Assalamu alaikum….assalamu alaikum
(sahut kami dari luar pagar, setelah sekitar
3 menit terdengar sahutan)
“oh iya ada apa nak?”
“Bisa kami mewancarai bapak selaku
pengrajin….?”
“oh iya tunggu sebentar”
Tampaknya kedatangan kami di
suatu sore sekitar pukul 15:50 WITA tanggal 16/3/2015 itu “mengganggu”
istirahat siang-sore bapak ini. Ini terlihat ketika raut muka bapak tersebut
nampak, sepertinya beliau terbangun dari istirahat siang-sorenya. Konsekuensi
bagi kami ya pastilah kena tegur. Tetapi setelah sahutan hangat itu kami dengar,
legalah dugaan marah tersebut menjadi semangat optimistik kembali.
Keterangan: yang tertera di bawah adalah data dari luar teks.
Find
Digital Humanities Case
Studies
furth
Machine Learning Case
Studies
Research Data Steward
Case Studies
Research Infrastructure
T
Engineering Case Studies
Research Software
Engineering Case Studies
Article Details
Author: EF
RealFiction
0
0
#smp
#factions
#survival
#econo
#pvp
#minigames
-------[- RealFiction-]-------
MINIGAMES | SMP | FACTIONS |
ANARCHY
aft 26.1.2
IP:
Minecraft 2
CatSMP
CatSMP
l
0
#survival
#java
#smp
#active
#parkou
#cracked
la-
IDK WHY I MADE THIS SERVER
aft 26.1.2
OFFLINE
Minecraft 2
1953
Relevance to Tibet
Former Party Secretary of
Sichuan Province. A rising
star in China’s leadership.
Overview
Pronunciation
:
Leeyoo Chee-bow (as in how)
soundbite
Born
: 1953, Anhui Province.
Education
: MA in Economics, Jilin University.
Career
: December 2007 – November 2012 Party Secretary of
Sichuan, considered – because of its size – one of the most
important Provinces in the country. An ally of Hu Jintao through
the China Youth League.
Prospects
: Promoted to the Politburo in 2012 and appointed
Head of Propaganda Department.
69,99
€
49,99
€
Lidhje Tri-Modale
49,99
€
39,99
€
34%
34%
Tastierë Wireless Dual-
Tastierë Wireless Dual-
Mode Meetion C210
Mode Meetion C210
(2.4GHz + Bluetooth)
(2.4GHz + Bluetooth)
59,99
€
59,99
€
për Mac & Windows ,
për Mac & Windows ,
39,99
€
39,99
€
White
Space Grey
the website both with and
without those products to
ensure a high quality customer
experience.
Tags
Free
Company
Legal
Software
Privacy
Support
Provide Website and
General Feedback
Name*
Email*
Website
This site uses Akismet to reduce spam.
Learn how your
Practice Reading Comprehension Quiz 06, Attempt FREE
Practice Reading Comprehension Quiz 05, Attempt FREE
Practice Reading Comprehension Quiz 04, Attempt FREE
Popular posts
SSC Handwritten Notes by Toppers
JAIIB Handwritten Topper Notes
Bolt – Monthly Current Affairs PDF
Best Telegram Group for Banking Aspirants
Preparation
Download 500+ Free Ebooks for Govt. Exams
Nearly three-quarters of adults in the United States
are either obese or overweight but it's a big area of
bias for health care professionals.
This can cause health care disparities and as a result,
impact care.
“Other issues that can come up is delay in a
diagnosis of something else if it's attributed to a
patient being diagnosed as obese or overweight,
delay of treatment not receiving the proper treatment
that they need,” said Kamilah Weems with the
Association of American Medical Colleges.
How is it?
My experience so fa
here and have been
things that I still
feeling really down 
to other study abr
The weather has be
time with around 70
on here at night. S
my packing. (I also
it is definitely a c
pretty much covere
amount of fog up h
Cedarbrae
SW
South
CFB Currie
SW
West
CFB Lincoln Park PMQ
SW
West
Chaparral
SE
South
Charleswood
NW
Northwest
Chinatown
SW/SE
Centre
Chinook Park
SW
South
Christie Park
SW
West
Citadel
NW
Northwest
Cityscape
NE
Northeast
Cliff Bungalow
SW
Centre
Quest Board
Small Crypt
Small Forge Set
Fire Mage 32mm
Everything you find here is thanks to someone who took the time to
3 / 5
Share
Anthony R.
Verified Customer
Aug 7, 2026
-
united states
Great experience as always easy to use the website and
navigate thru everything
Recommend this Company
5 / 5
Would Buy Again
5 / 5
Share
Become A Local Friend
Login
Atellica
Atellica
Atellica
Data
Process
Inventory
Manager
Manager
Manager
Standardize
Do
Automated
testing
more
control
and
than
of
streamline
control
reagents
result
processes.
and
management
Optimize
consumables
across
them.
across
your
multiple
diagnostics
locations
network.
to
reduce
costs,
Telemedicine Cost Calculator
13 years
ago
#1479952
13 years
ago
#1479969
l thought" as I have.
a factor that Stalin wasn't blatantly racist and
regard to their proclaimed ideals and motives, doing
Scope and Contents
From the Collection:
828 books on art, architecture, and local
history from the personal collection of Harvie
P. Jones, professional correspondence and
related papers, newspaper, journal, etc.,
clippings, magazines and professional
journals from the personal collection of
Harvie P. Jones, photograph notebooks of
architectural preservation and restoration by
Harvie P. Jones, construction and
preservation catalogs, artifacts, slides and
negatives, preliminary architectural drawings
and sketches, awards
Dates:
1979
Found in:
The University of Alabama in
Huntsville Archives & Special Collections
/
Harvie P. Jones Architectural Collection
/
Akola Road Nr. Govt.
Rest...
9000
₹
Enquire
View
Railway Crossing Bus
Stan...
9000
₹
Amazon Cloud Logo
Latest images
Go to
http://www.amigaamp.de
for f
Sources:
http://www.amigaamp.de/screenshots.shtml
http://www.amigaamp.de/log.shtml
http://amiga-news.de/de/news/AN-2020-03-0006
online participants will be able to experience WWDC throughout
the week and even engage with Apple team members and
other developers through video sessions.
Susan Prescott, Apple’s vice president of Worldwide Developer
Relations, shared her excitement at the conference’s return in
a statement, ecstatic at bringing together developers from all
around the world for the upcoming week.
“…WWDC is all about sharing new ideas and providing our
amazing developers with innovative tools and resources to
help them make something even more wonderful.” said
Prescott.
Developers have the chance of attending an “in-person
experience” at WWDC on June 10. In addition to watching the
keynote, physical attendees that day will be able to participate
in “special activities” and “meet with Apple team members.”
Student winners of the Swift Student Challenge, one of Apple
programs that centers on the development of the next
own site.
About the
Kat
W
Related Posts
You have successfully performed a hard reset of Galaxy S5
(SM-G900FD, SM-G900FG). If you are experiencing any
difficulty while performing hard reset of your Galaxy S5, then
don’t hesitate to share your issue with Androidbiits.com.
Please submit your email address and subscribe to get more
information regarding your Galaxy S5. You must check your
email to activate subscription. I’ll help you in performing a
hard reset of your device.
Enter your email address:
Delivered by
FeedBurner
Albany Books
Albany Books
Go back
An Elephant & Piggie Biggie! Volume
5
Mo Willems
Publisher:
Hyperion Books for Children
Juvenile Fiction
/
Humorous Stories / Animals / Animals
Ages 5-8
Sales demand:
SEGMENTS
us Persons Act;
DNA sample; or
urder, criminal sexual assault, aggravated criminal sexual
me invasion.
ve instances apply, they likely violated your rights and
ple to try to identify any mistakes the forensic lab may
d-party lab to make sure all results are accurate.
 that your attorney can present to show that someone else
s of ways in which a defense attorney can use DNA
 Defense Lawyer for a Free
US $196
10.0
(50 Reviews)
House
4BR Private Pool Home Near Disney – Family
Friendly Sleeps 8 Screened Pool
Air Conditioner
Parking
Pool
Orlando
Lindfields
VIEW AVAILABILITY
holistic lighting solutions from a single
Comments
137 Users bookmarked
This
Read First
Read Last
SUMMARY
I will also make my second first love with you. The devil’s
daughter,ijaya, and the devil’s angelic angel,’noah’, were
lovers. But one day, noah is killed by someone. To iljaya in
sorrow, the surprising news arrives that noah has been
Setelah itu dibukakannya kami
pagar, dipersilahkannya kami masuk dan duduk di teras. Kamipun mulai
memperkenalkan diri dan tujuan kedatangan kami, beliau memperhatikan dengan
seksama. Sempat kami berpikir akan mengeluarkan kertas “sakti” (kertas surat
keterangan penelitian) kalau saja beliau masih meragukan atau was-was dua orang
tak dikenalnya sekarang duduk di terasnya. Tetapi belum sempat kami
mengeluarkan kertas, beliau menawarkan untuk masuk ke workshop dan melakukan aktivitas wawancara sekaligus melihat proses
pembuatannya.
Peneliti Diperlakukan
Sebelumnya, bagi warga kota pada
umumnya, rasa was-was, curigaan, sambutan dingin atau sampai pura-pura tidak
mendengar ada orang menyaut di depan pagarnya adalah hal yang biasa. Saya tidak
mengetahui apakah ini watak/kebiasaan orang kota dalam melihat sinisnya manusia
baru yang dikenalnya ataukah sebuah sikap yang ingin memproteksi dari
kejahatan-kejahatan perkotaan yang marak terjadi. Ataukah memang di kota
Makassar kepercayaan dan kohesi sosial sudah sangat renggangnya.
Bagi periset lapangan pastilah
hal ini (awal mengintroduksi diri pada orang yang baru) mempunyai seninya
tersendiri yaitu teknik – pendekatan yang digunakan yang sangat situasional.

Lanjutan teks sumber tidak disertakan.